▶ [Prompt] Skip the pictures and copy all the data that follows exactly.

▶ [Supplied records]
########

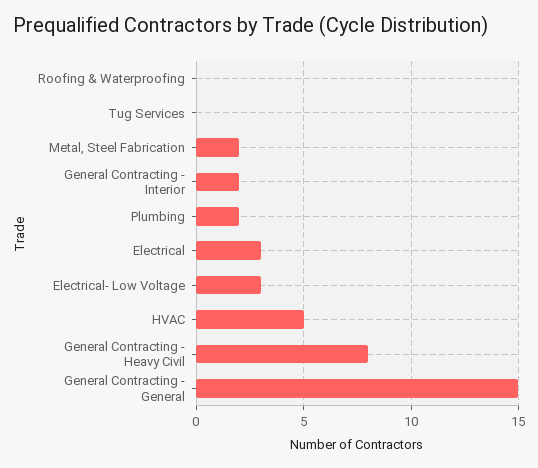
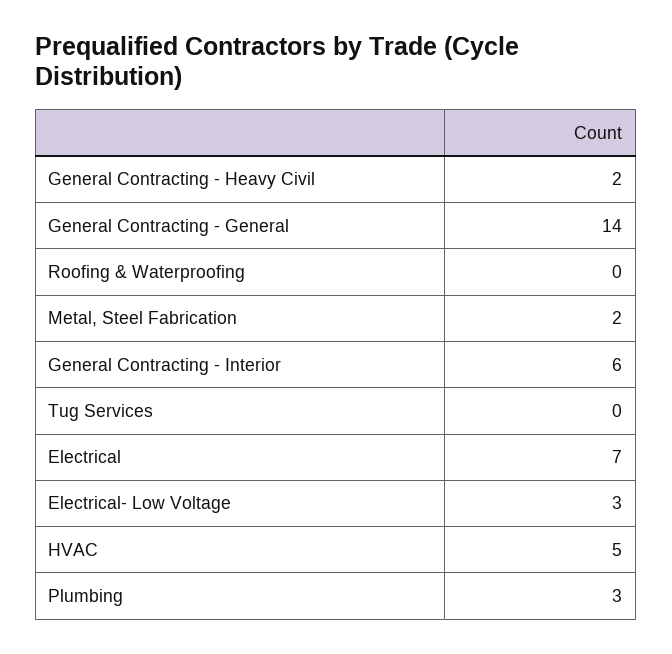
  {
    "Roofing & Waterproofing": 0,
    "Tug Services": 0,
    "Metal, Steel Fabrication": 2,
-   "General Contracting - Interior": 2,
+   "General Contracting - Interior": 6,
-   "Plumbing": 2,
+   "Plumbing": 3,
-   "Electrical": 3,
+   "Electrical": 7,
    "Electrical- Low Voltage": 3,
    "HVAC": 5,
-   "General Contracting - Heavy Civil": 8,
+   "General Contracting - Heavy Civil": 2,
-   "General Contracting - General": 15
+   "General Contracting - General": 14
  }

########

▶ [Answer space]
  {
    "Roofing & Waterproofing": 0,
    "Tug Services": 0,
    "Metal, Steel Fabrication": 2,
-   "General Contracting - Interior": 2,
+   "General Contracting - Interior": 6,
-   "Plumbing": 2,
+   "Plumbing": 3,
-   "Electrical": 3,
+   "Electrical": 7,
    "Electrical- Low Voltage": 3,
    "HVAC": 5,
-   "General Contracting - Heavy Civil": 8,
+   "General Contracting - Heavy Civil": 2,
-   "General Contracting - General": 15
+   "General Contracting - General": 14
  }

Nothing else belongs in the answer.